Three ejected as benches clear in Red Sox-Rays finale

Boston's Jonny Gomes (center) and Tampa Bay's Yunel Escobar push each other as benches clear during the seventh inning.

Kim Klement/Kim Klement-USA TODAY Sports

ST. PETERSBURG, Fla. — Three were ejected after tempers flared between the Tampa Bay Rays and Boston Red Sox on Sunday.

Red Sox left fielder Jonny Gomes, plus two Rays players, shortstop Yunel Escobar and designated hitter Sean Rodriguez, were dismissed from the series finale at Tropicana Field after benches cleared in the bottom of the seventh inning of Tampa Bay’s 8-5 victory.

With two outs and the Rays leading 8-3, Escobar stole third base on defensive indifference. Shortly after, he exchanged words with and made gestures toward players in Boston’s dugout. Then Gomes — a Devil Rays/Rays player from 2003-08 — ran in from left field and made contact with Escobar.

Players from both teams met near third base, but the situation was defused a short time later.

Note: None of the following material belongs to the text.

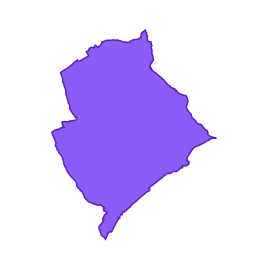 outline of Livezi, Vâlcea, Romania, rotated 153°
{"feature_id": "2599482B52258846175967", "entity_name": "Livezi", "entity_type": "district", "adm_level": 2, "iso_a3": "ROU", "parent_name": "Romania", "parent_adm1": "Vâlcea", "projection": "albers", "projection_center": [23.831, 44.84], "detail": "fine", "context": "isolated", "style": "filled", "palette": "violet", "viewbox_px": 256, "rotation_deg": 153, "n_neighbors": 0, "source": "geoboundaries", "source_scale": "gbopen_adm2", "svg_char_len": 5722}
<svg xmlns="http://www.w3.org/2000/svg" viewBox="0 0 256 256"><g transform="rotate(153 128 128)"><path d="M197.9,158.6L198.3,156.2L198.3,154.6L198.5,152.7L198.4,150.0L198.8,148.8L199.2,146.7L200.4,145.9L200.3,145.4L200.5,145.2L200.7,144.4L200.6,143.8L200.2,143.4L200.2,143.0L200.4,142.2L201.0,141.5L200.4,139.1L200.5,138.4L200.8,137.8L200.8,137.1L200.2,135.1L199.8,131.7L200.3,129.9L200.6,127.4L201.2,126.0L201.7,123.3L201.7,121.9L201.4,120.2L201.4,119.7L201.8,118.5L201.7,115.5L201.2,112.7L200.8,111.4L200.3,108.6L199.6,106.9L198.7,104.2L198.7,103.3L198.9,102.4L200.0,99.4L199.6,97.3L199.0,95.9L198.6,93.5L198.0,92.5L197.9,92.1L197.8,89.5L197.7,88.8L197.8,88.2L197.8,87.5L198.2,86.2L198.0,84.4L197.5,83.4L197.2,82.1L197.0,81.7L196.9,80.7L196.9,80.4L195.8,79.5L193.6,76.6L192.3,75.3L192.2,75.0L190.9,74.1L190.7,73.5L186.7,71.3L186.3,70.5L186.5,70.4L186.1,70.0L186.1,69.9L185.9,69.0L185.8,68.8L185.9,68.6L185.6,68.4L185.5,68.0L185.3,67.9L185.3,67.7L185.5,67.5L186.2,67.3L186.6,67.1L186.4,66.5L186.9,66.0L186.6,65.5L187.1,65.1L187.1,64.9L186.3,64.5L185.0,62.0L185.3,61.7L187.7,61.4L189.2,60.6L189.5,60.2L190.5,59.6L191.8,58.5L191.7,58.1L191.3,57.7L191.7,57.3L191.4,57.1L191.5,57.0L194.2,55.3L197.4,53.9L198.1,53.5L199.0,52.8L199.1,52.3L199.6,51.3L199.7,49.1L200.0,47.2L200.0,46.6L200.5,44.5L199.6,42.6L199.2,42.2L198.7,41.2L198.7,40.0L198.6,39.2L197.9,39.8L197.2,40.2L193.9,42.9L192.4,43.8L191.1,43.6L190.5,43.4L190.0,43.0L189.2,43.5L188.6,43.7L185.1,46.5L184.3,46.9L181.0,49.4L177.8,51.2L177.5,51.5L176.9,51.5L177.2,51.8L177.0,52.0L177.3,52.2L177.3,52.5L176.2,52.0L175.9,52.6L173.7,53.8L173.6,54.2L173.4,54.2L172.6,54.2L172.5,53.6L172.3,53.7L172.3,54.2L172.1,54.5L169.9,55.4L169.6,55.5L169.4,55.0L167.4,55.5L167.3,55.1L166.9,55.2L166.9,55.8L166.1,55.9L166.0,56.0L165.8,55.9L165.4,56.1L165.1,56.0L164.6,56.5L164.3,56.3L163.8,56.5L163.3,56.3L161.4,56.9L160.8,57.3L159.2,57.9L157.0,58.6L155.9,58.5L154.1,59.1L153.9,59.3L153.2,59.1L152.5,59.6L151.8,59.8L146.2,61.3L143.6,61.7L141.1,62.4L137.0,62.5L136.8,63.2L136.2,64.1L136.6,65.3L128.8,66.6L112.9,69.9L112.7,69.4L112.4,69.0L111.5,68.5L109.4,68.4L107.6,68.7L106.5,68.3L106.0,67.8L105.0,67.3L104.0,67.3L101.5,67.7L101.0,67.8L100.5,68.3L99.9,68.5L98.5,68.3L98.3,68.0L97.4,67.9L97.0,68.4L97.0,68.9L96.7,69.1L96.8,69.8L95.6,69.2L94.0,68.0L92.3,68.0L91.7,67.8L90.3,68.3L89.2,69.7L89.0,70.0L89.2,70.8L90.3,72.5L89.7,73.0L89.8,73.8L89.0,74.2L89.0,74.6L88.8,74.9L84.1,77.5L80.1,79.8L77.7,80.8L70.7,80.2L69.8,80.3L68.2,80.2L65.4,80.4L64.6,80.7L63.1,80.5L61.2,80.5L58.4,80.8L57.4,80.5L54.3,78.9L54.2,79.0L54.7,79.7L56.2,80.9L57.9,82.5L58.8,83.7L59.6,85.2L59.7,85.8L59.6,86.5L58.9,87.8L58.6,89.4L58.6,89.8L59.5,90.9L60.0,91.8L61.3,97.8L62.1,98.8L63.4,99.4L63.8,100.0L63.9,100.6L64.3,101.2L64.6,102.0L64.5,103.1L64.5,104.0L65.2,105.6L65.4,106.4L66.0,107.3L66.3,108.2L66.0,108.8L65.9,110.1L65.5,111.4L66.2,113.3L66.4,114.4L66.5,115.9L66.8,117.1L66.8,118.1L66.6,119.5L65.9,121.0L65.5,121.6L64.2,122.6L63.4,123.5L62.5,124.4L61.8,127.4L61.6,129.5L61.6,130.4L62.3,131.1L63.1,131.6L65.1,133.4L65.7,134.4L66.3,134.7L66.9,135.4L67.1,136.2L67.6,137.5L67.9,138.4L67.8,138.8L68.1,139.0L67.9,139.4L68.8,139.3L68.4,140.3L68.6,141.0L69.0,141.5L68.7,141.7L69.2,142.3L69.2,141.8L69.4,141.7L69.6,141.8L69.8,142.3L70.1,143.4L70.7,143.9L71.4,144.9L71.5,146.4L73.3,148.8L73.1,149.5L73.3,150.1L73.2,150.6L73.5,150.8L73.5,151.2L73.9,151.4L74.1,151.9L73.9,153.3L74.2,154.4L74.5,155.2L75.1,156.2L75.1,156.6L75.3,157.3L75.3,158.0L76.3,158.8L76.5,160.1L77.4,161.9L77.8,163.0L78.2,164.4L79.6,166.3L79.7,167.1L80.0,167.7L80.0,168.6L80.5,169.1L80.7,169.7L80.5,170.1L80.0,170.8L80.7,171.1L80.8,171.5L80.4,172.7L79.7,173.6L78.5,174.7L76.1,176.1L75.6,176.7L74.7,176.8L74.4,177.1L74.2,178.0L74.2,179.1L73.5,179.9L73.3,180.6L73.3,181.2L72.9,182.5L73.0,183.4L72.7,183.8L72.6,184.3L72.0,185.0L71.7,185.8L71.5,186.7L71.1,187.0L71.0,187.7L71.2,188.6L71.1,189.0L70.8,189.4L69.7,190.1L69.3,190.6L69.1,192.4L68.9,193.1L68.5,193.9L68.4,194.3L68.7,194.6L69.9,195.1L70.6,195.6L70.6,196.1L70.5,196.6L70.7,197.4L70.2,199.2L69.8,200.0L69.6,200.7L69.5,200.8L69.1,200.7L68.9,200.8L69.1,201.5L68.9,203.2L68.8,203.7L68.3,204.2L68.2,204.9L68.5,205.6L69.0,206.1L68.0,207.2L68.0,207.4L68.6,207.3L69.3,206.9L69.9,207.1L70.9,207.0L71.8,206.4L72.4,206.6L73.1,206.3L73.8,205.5L74.8,203.7L75.7,203.2L76.1,202.7L80.0,202.8L80.7,203.3L81.1,203.5L82.9,203.9L83.4,203.9L83.5,204.3L86.8,204.3L87.1,203.9L87.9,203.8L88.9,204.1L90.2,205.1L93.2,206.8L94.1,207.8L94.8,208.8L95.3,209.1L96.5,210.4L97.0,210.7L97.6,211.3L98.9,211.7L101.1,213.2L102.9,213.8L104.6,214.5L105.8,215.2L106.5,215.4L108.0,216.1L109.2,215.9L110.2,216.2L112.4,216.5L112.6,215.9L113.8,215.2L114.5,214.4L115.6,213.7L116.3,213.9L118.2,213.7L118.6,214.8L119.6,216.5L120.3,216.5L120.6,215.7L122.1,214.9L122.6,215.5L123.8,216.4L124.8,216.8L127.3,215.8L127.3,215.0L130.4,214.9L130.2,210.1L139.7,209.6L141.6,209.8L142.1,210.1L142.5,210.6L142.3,211.5L147.9,210.4L148.3,210.0L155.1,208.8L161.4,208.3L163.0,207.8L163.6,202.8L164.4,200.4L165.1,199.2L165.4,198.2L165.3,197.6L165.3,196.1L165.8,194.8L166.0,192.4L166.0,191.1L166.4,190.0L166.7,188.9L167.9,186.4L168.2,184.1L168.5,183.0L169.5,178.3L169.8,177.3L169.6,175.1L169.8,174.1L170.1,173.2L170.9,172.5L171.2,171.8L171.2,169.9L170.8,167.3L170.8,165.6L170.1,163.8L170.3,162.2L169.9,161.3L169.2,161.0L169.0,160.8L169.4,160.1L169.8,159.2L170.7,158.6L172.3,159.1L172.9,159.4L174.3,159.7L175.4,160.1L175.6,160.4L176.4,160.3L176.6,160.7L176.9,160.6L177.1,160.3L177.8,160.5L183.2,163.2L184.1,163.2L184.3,163.1L184.1,162.4L184.5,161.9L184.8,160.4L184.7,159.4L185.2,159.1L185.3,158.8L185.0,157.8L187.2,158.5L188.4,158.6L190.2,158.3L191.4,158.0L191.6,158.9L193.0,159.2L194.7,159.2L197.9,158.6Z" fill="#8b5cf6" stroke="#5b21b6" stroke-width="1.5"/></g></svg>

"As far as I’m concerned, it’s over," Escobar said in a statement through the team. He declined to talk to reporters afterward.

Rays manager Joe Maddon said Red Sox players took issue with Escobar stealing third with a five-run lead. However, Maddon was quick to point to an incident during Game 1 of the American League Division Series last October between the teams when Jacoby Ellsbury stole second in the bottom of the eighth with the Red Sox holding an 8-2 lead on their way to a 12-2 victory at Fenway Park.

"I didn’t take any exception when they stole on us last year in the eighth inning of a Division Series, an 8-2 lead, Ellsbury on and they steal," Maddon said. "I didn’t take any, because our goal is to not permit them to score any runs, and their goal is to score runs the whole game. The whole game. That’s always been the goal within the game of baseball."

Rodriguez, who hit the first pinch-hit home run of his career earlier in the seventh, was confused as well.

"Five runs in a big-league game?" he said, referencing the lead at the time of the incident. "Five runs? … We don’t take that for granted."

Added Rays third-base coach Tom Foley, who tried to hold Escobar back before benches cleared. "He’s an emotional guy. So I guess he can only take so much. It finally got to him. … He just basically talked back to them, and next thing you know, benches cleared."

The incident capped an eventful three-game series between the American League East rivals. Tampa Bay won on walk-off sequences Friday and Saturday. Saturday’s game was a five-hour, 16-minute marathon that lasted 15 innings.

With Sunday’s victory, the Rays earned a sweep and handed the Red Sox their first 10-game losing streak since June 8-19, 1994, when they lost 11 straight.

"We’re down five in the seventh, so it’s somewhat of a gray area when you shut down the running game," Boston manager John Farrell said. "Yunel is going to do some things that might be a little unpredictable, so that’s what precipitated it.

"We’re certainly not in a good place. We haven’t lost our competitive spirit or the way we continue to grind away inside of an inning, inside of a game."

Consider the sequence another twist in an interesting history involving the Rays and Red Sox. Thirty-seven of Tampa Bay’s 150 ejections have happened against Boston. The Rays have no more than 13 against any other club (New York Yankees and Toronto Blue Jays).

"He was yelling at our dugout," Gomes said of Escobar. "He kind of kept yelling, then took his helmet off and continued to yell. I don’t know. I don’t have much patience, don’t have much time right now to be in an arguing match."